ACTIVITY:
Leave out each picture. Repeat everything else in the records exactly.
====
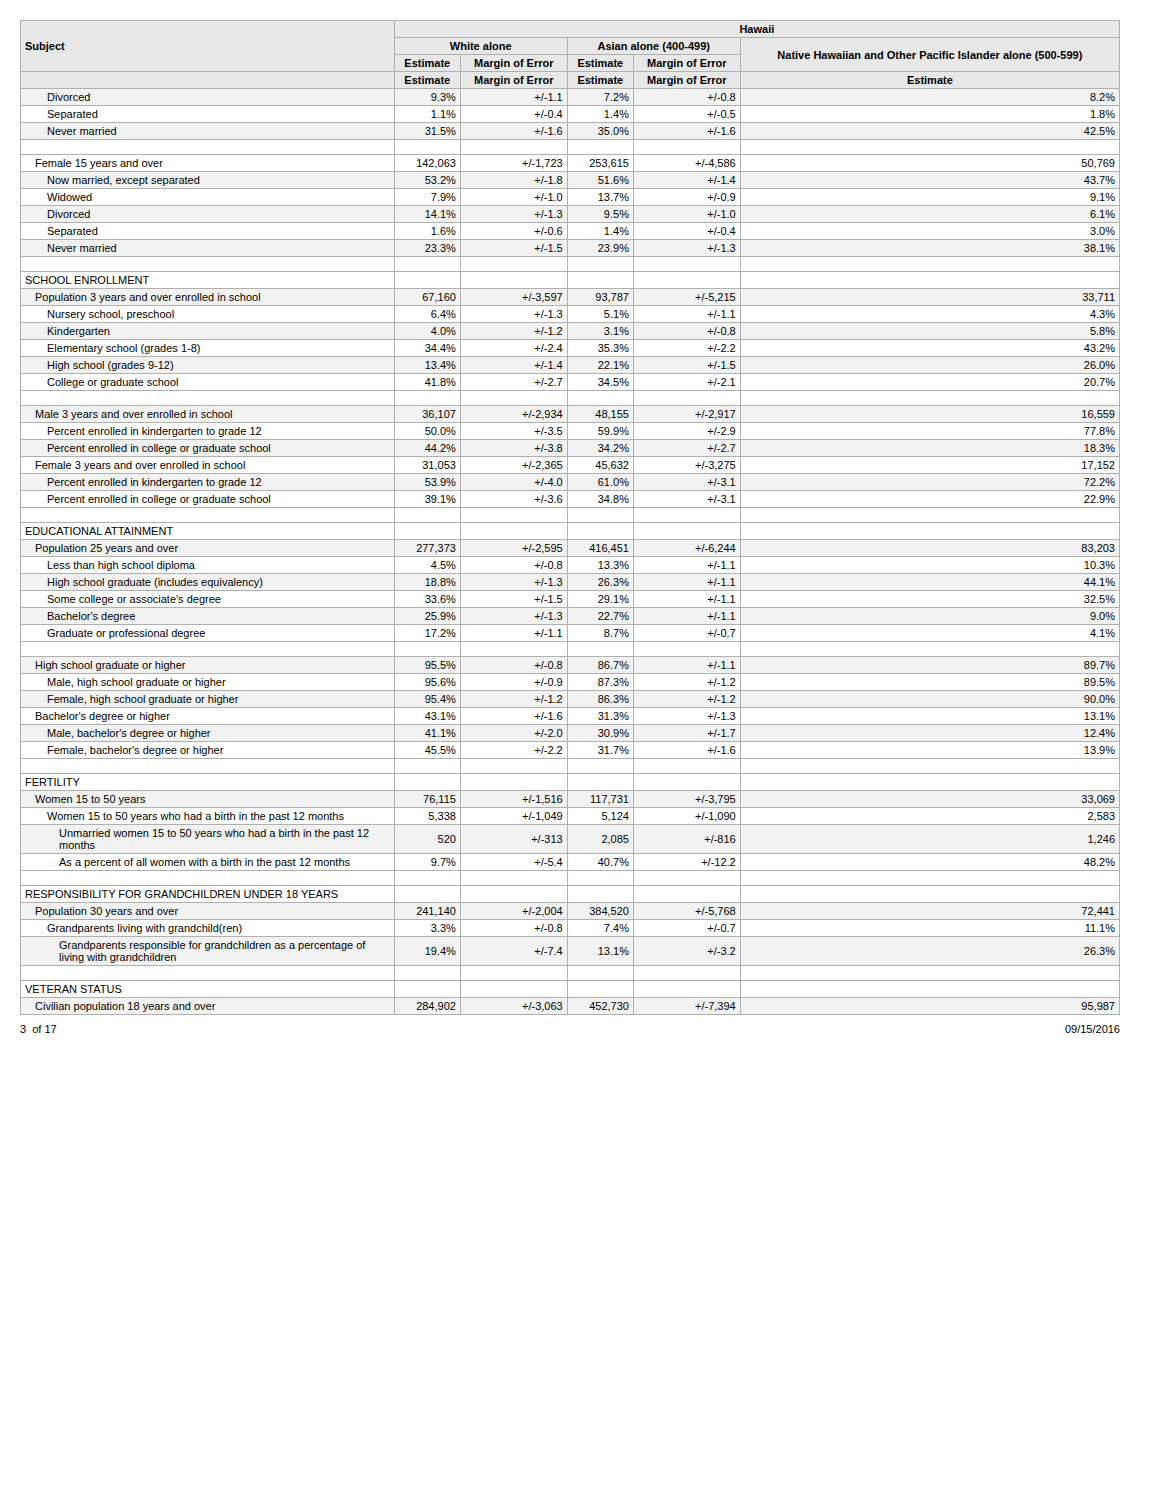| Subject | Hawaii |
| --- | --- |
| White alone | Asian alone (400-499) | Native Hawaiian and Other Pacific Islander alone (500-599) |
| Estimate | Margin of Error | Estimate | Margin of Error |
| | Estimate | Margin of Error | Estimate | Margin of Error | Estimate |
| Divorced | 9.3% | +/-1.1 | 7.2% | +/-0.8 | 8.2% |
| Separated | 1.1% | +/-0.4 | 1.4% | +/-0.5 | 1.8% |
| Never married | 31.5% | +/-1.6 | 35.0% | +/-1.6 | 42.5% |
| Female 15 years and over | 142,063 | +/-1,723 | 253,615 | +/-4,586 | 50,769 |
| Now married, except separated | 53.2% | +/-1.8 | 51.6% | +/-1.4 | 43.7% |
| Widowed | 7.9% | +/-1.0 | 13.7% | +/-0.9 | 9.1% |
| Divorced | 14.1% | +/-1.3 | 9.5% | +/-1.0 | 6.1% |
| Separated | 1.6% | +/-0.6 | 1.4% | +/-0.4 | 3.0% |
| Never married | 23.3% | +/-1.5 | 23.9% | +/-1.3 | 38.1% |
| SCHOOL ENROLLMENT | | | | | |
| Population 3 years and over enrolled in school | 67,160 | +/-3,597 | 93,787 | +/-5,215 | 33,711 |
| Nursery school, preschool | 6.4% | +/-1.3 | 5.1% | +/-1.1 | 4.3% |
| Kindergarten | 4.0% | +/-1.2 | 3.1% | +/-0.8 | 5.8% |
| Elementary school (grades 1-8) | 34.4% | +/-2.4 | 35.3% | +/-2.2 | 43.2% |
| High school (grades 9-12) | 13.4% | +/-1.4 | 22.1% | +/-1.5 | 26.0% |
| College or graduate school | 41.8% | +/-2.7 | 34.5% | +/-2.1 | 20.7% |
| Male 3 years and over enrolled in school | 36,107 | +/-2,934 | 48,155 | +/-2,917 | 16,559 |
| Percent enrolled in kindergarten to grade 12 | 50.0% | +/-3.5 | 59.9% | +/-2.9 | 77.8% |
| Percent enrolled in college or graduate school | 44.2% | +/-3.8 | 34.2% | +/-2.7 | 18.3% |
| Female 3 years and over enrolled in school | 31,053 | +/-2,365 | 45,632 | +/-3,275 | 17,152 |
| Percent enrolled in kindergarten to grade 12 | 53.9% | +/-4.0 | 61.0% | +/-3.1 | 72.2% |
| Percent enrolled in college or graduate school | 39.1% | +/-3.6 | 34.8% | +/-3.1 | 22.9% |
| EDUCATIONAL ATTAINMENT | | | | | |
| Population 25 years and over | 277,373 | +/-2,595 | 416,451 | +/-6,244 | 83,203 |
| Less than high school diploma | 4.5% | +/-0.8 | 13.3% | +/-1.1 | 10.3% |
| High school graduate (includes equivalency) | 18.8% | +/-1.3 | 26.3% | +/-1.1 | 44.1% |
| Some college or associate's degree | 33.6% | +/-1.5 | 29.1% | +/-1.1 | 32.5% |
| Bachelor's degree | 25.9% | +/-1.3 | 22.7% | +/-1.1 | 9.0% |
| Graduate or professional degree | 17.2% | +/-1.1 | 8.7% | +/-0.7 | 4.1% |
| High school graduate or higher | 95.5% | +/-0.8 | 86.7% | +/-1.1 | 89.7% |
| Male, high school graduate or higher | 95.6% | +/-0.9 | 87.3% | +/-1.2 | 89.5% |
| Female, high school graduate or higher | 95.4% | +/-1.2 | 86.3% | +/-1.2 | 90.0% |
| Bachelor's degree or higher | 43.1% | +/-1.6 | 31.3% | +/-1.3 | 13.1% |
| Male, bachelor's degree or higher | 41.1% | +/-2.0 | 30.9% | +/-1.7 | 12.4% |
| Female, bachelor's degree or higher | 45.5% | +/-2.2 | 31.7% | +/-1.6 | 13.9% |
| FERTILITY | | | | | |
| Women 15 to 50 years | 76,115 | +/-1,516 | 117,731 | +/-3,795 | 33,069 |
| Women 15 to 50 years who had a birth in the past 12 months | 5,338 | +/-1,049 | 5,124 | +/-1,090 | 2,583 |
| Unmarried women 15 to 50 years who had a birth in the past 12 months | 520 | +/-313 | 2,085 | +/-816 | 1,246 |
| As a percent of all women with a birth in the past 12 months | 9.7% | +/-5.4 | 40.7% | +/-12.2 | 48.2% |
| RESPONSIBILITY FOR GRANDCHILDREN UNDER 18 YEARS | | | | | |
| Population 30 years and over | 241,140 | +/-2,004 | 384,520 | +/-5,768 | 72,441 |
| Grandparents living with grandchild(ren) | 3.3% | +/-0.8 | 7.4% | +/-0.7 | 11.1% |
| Grandparents responsible for grandchildren as a percentage of living with grandchildren | 19.4% | +/-7.4 | 13.1% | +/-3.2 | 26.3% |
| VETERAN STATUS | | | | | |
| Civilian population 18 years and over | 284,902 | +/-3,063 | 452,730 | +/-7,394 | 95,987 |
3 of 17 09/15/2016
====
TASK RESULT:
| Subject | Hawaii |
| --- | --- |
| White alone | Asian alone (400-499) | Native Hawaiian and Other Pacific Islander alone (500-599) |
| Estimate | Margin of Error | Estimate | Margin of Error |
| | Estimate | Margin of Error | Estimate | Margin of Error | Estimate |
| Divorced | 9.3% | +/-1.1 | 7.2% | +/-0.8 | 8.2% |
| Separated | 1.1% | +/-0.4 | 1.4% | +/-0.5 | 1.8% |
| Never married | 31.5% | +/-1.6 | 35.0% | +/-1.6 | 42.5% |
| Female 15 years and over | 142,063 | +/-1,723 | 253,615 | +/-4,586 | 50,769 |
| Now married, except separated | 53.2% | +/-1.8 | 51.6% | +/-1.4 | 43.7% |
| Widowed | 7.9% | +/-1.0 | 13.7% | +/-0.9 | 9.1% |
| Divorced | 14.1% | +/-1.3 | 9.5% | +/-1.0 | 6.1% |
| Separated | 1.6% | +/-0.6 | 1.4% | +/-0.4 | 3.0% |
| Never married | 23.3% | +/-1.5 | 23.9% | +/-1.3 | 38.1% |
| SCHOOL ENROLLMENT | | | | | |
| Population 3 years and over enrolled in school | 67,160 | +/-3,597 | 93,787 | +/-5,215 | 33,711 |
| Nursery school, preschool | 6.4% | +/-1.3 | 5.1% | +/-1.1 | 4.3% |
| Kindergarten | 4.0% | +/-1.2 | 3.1% | +/-0.8 | 5.8% |
| Elementary school (grades 1-8) | 34.4% | +/-2.4 | 35.3% | +/-2.2 | 43.2% |
| High school (grades 9-12) | 13.4% | +/-1.4 | 22.1% | +/-1.5 | 26.0% |
| College or graduate school | 41.8% | +/-2.7 | 34.5% | +/-2.1 | 20.7% |
| Male 3 years and over enrolled in school | 36,107 | +/-2,934 | 48,155 | +/-2,917 | 16,559 |
| Percent enrolled in kindergarten to grade 12 | 50.0% | +/-3.5 | 59.9% | +/-2.9 | 77.8% |
| Percent enrolled in college or graduate school | 44.2% | +/-3.8 | 34.2% | +/-2.7 | 18.3% |
| Female 3 years and over enrolled in school | 31,053 | +/-2,365 | 45,632 | +/-3,275 | 17,152 |
| Percent enrolled in kindergarten to grade 12 | 53.9% | +/-4.0 | 61.0% | +/-3.1 | 72.2% |
| Percent enrolled in college or graduate school | 39.1% | +/-3.6 | 34.8% | +/-3.1 | 22.9% |
| EDUCATIONAL ATTAINMENT | | | | | |
| Population 25 years and over | 277,373 | +/-2,595 | 416,451 | +/-6,244 | 83,203 |
| Less than high school diploma | 4.5% | +/-0.8 | 13.3% | +/-1.1 | 10.3% |
| High school graduate (includes equivalency) | 18.8% | +/-1.3 | 26.3% | +/-1.1 | 44.1% |
| Some college or associate's degree | 33.6% | +/-1.5 | 29.1% | +/-1.1 | 32.5% |
| Bachelor's degree | 25.9% | +/-1.3 | 22.7% | +/-1.1 | 9.0% |
| Graduate or professional degree | 17.2% | +/-1.1 | 8.7% | +/-0.7 | 4.1% |
| High school graduate or higher | 95.5% | +/-0.8 | 86.7% | +/-1.1 | 89.7% |
| Male, high school graduate or higher | 95.6% | +/-0.9 | 87.3% | +/-1.2 | 89.5% |
| Female, high school graduate or higher | 95.4% | +/-1.2 | 86.3% | +/-1.2 | 90.0% |
| Bachelor's degree or higher | 43.1% | +/-1.6 | 31.3% | +/-1.3 | 13.1% |
| Male, bachelor's degree or higher | 41.1% | +/-2.0 | 30.9% | +/-1.7 | 12.4% |
| Female, bachelor's degree or higher | 45.5% | +/-2.2 | 31.7% | +/-1.6 | 13.9% |
| FERTILITY | | | | | |
| Women 15 to 50 years | 76,115 | +/-1,516 | 117,731 | +/-3,795 | 33,069 |
| Women 15 to 50 years who had a birth in the past 12 months | 5,338 | +/-1,049 | 5,124 | +/-1,090 | 2,583 |
| Unmarried women 15 to 50 years who had a birth in the past 12 months | 520 | +/-313 | 2,085 | +/-816 | 1,246 |
| As a percent of all women with a birth in the past 12 months | 9.7% | +/-5.4 | 40.7% | +/-12.2 | 48.2% |
| RESPONSIBILITY FOR GRANDCHILDREN UNDER 18 YEARS | | | | | |
| Population 30 years and over | 241,140 | +/-2,004 | 384,520 | +/-5,768 | 72,441 |
| Grandparents living with grandchild(ren) | 3.3% | +/-0.8 | 7.4% | +/-0.7 | 11.1% |
| Grandparents responsible for grandchildren as a percentage of living with grandchildren | 19.4% | +/-7.4 | 13.1% | +/-3.2 | 26.3% |
| VETERAN STATUS | | | | | |
| Civilian population 18 years and over | 284,902 | +/-3,063 | 452,730 | +/-7,394 | 95,987 |
3 of 17 09/15/2016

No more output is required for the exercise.